Ce que crée le baptême en nous faisant participer, et participant, de la vie de l’Église, nous sommes appelés à le déployer durant toute notre vie. Il ne s’agit pas de recevoir simplement un héritage, une source, encore faut-il vivre de cet héritage et le faire fructifier, plus encore : de donner fécondité à ce que nous avons reçu, à cette graine qui est donnée dans notre âme et qui est inamissible : rien ni personne ne peut l’enlever, même l’apostasie.

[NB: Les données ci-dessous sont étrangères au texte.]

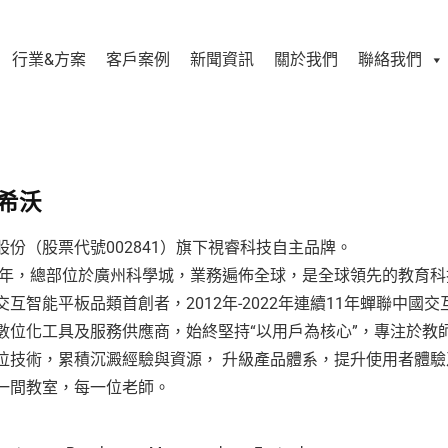
行業&方案
客戶案例
新聞資訊
關於我們
聯絡我們
 希沃
股份（股票代號002841）旗下視睿科技自主品牌。
09年，總部位於廣州科學城，業務遍佈全球，是全球領先的教育
交互智能平板品類首創者，2012年-2022年連續11年蟬聯中國
數位化工具及服務供應商，始終堅持“以用戶為核心”，專注於教
位技術，累積沉澱經驗與資源， 升級產品體系，提升使用者體驗
一間教室，每一位老師。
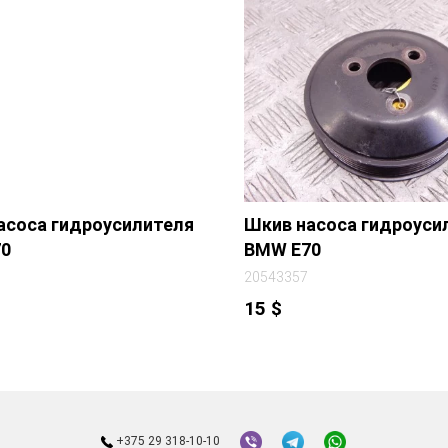
асоса гидроусилителя
Шкив насоса гидроуси
0
BMW E70
20543357
15
$
+375 29 318-10-10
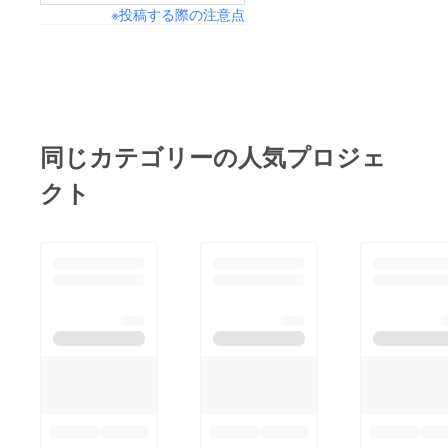
くありません。だから
※投稿する際の注意点
ど、少しずつ発信を始
私は、“カフェ”という
めました。私は、起業
形を選びました。カ
経験がある訳でもあり
フェであれば、・接
ません。ですが、これ
客・ドリンクやフード
まで就労支援の現場で
提供・ハンドメイド商
学んできたこと、実際
同じカテゴリーの人気プロジェ
品の販売・イベント開
に利用者さんと関わる
催・店内ライブ・貸切
クト
中で感じてきたことを
利用など、色々な形で
信じて、一歩踏み出そ
利用者さんが関われま
うと思っています。市
す。接客が苦手な方
原市は、私が北海道か
は、裏方作業や制作活
ら上京してきて、初め
動を中心に参加するこ
て関東で暮らした街で
とも出来ます。また、
す。20代をこの街で過
自分達でイベントを企
ごしてきたからこそ、
画したり、SNS発信を
自分にとって“第2の故
考えたり、「自分のア
郷”のような思い入れ
イデアを形に出来る場
があります。そして、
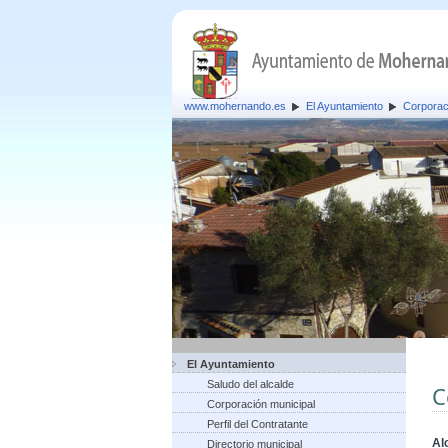
www.mohernando.es
El Ayuntamiento
Corporac
El Ayuntamiento
Saludo del alcalde
C
Corporación municipal
Perfil del Contratante
Al
Directorio municipal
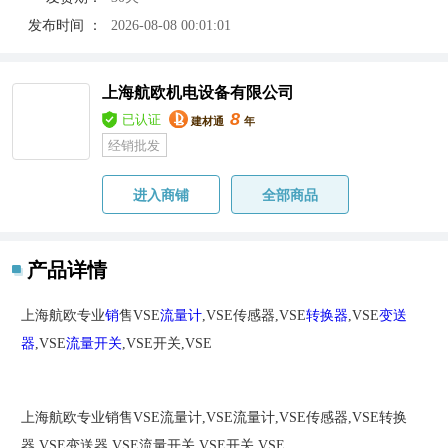
发布时间 ：
2026-08-08 00:01:01
上海航欧机电设备有限公司
8
已认证
建材通
年
经销批发
进入商铺
全部商品
产品详情
上海航欧专业
销
售VSE
流量计
,VSE传感器,VSE
转换器
,VSE
变送
器
,VSE
流量开关
,VSE开关,VSE
上海航欧专业销售VSE流量计,VSE流量计,VSE传感器,VSE转换
器,VSE变送器,VSE流量开关,VSE开关,VSE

Nous sommes appelés à vivre de cette vie en cohérence avec cette vie divine qui nous est partagée. Nous pourrions retenir deux caractéristiques de cette vie divine à laquelle nous sommes appelés. À la fois, cette vie divine suppose la nature et la grâce, comme nos deux jambes en quelque sorte (si je peux prendre cette symbolique, cette analogie). Nous sommes appelés à accueillir notre nature et à nous accepter tel que nous sommes. Cela est facile à dire, mais il faut toute une vie pour s’accepter tel que l’on est ; pour s’accepter avec notre histoire personnelle, nos aspects de lumière, d’ombre, nos aspects faciles, nos aspects cabossés, tout ce qui nous caractérise. Nous sommes tous des êtres humains à la fois merveilleux mais en même temps pauvres et par moments minables. Nous sommes appelés à accepter cette réalité qui nous constitue.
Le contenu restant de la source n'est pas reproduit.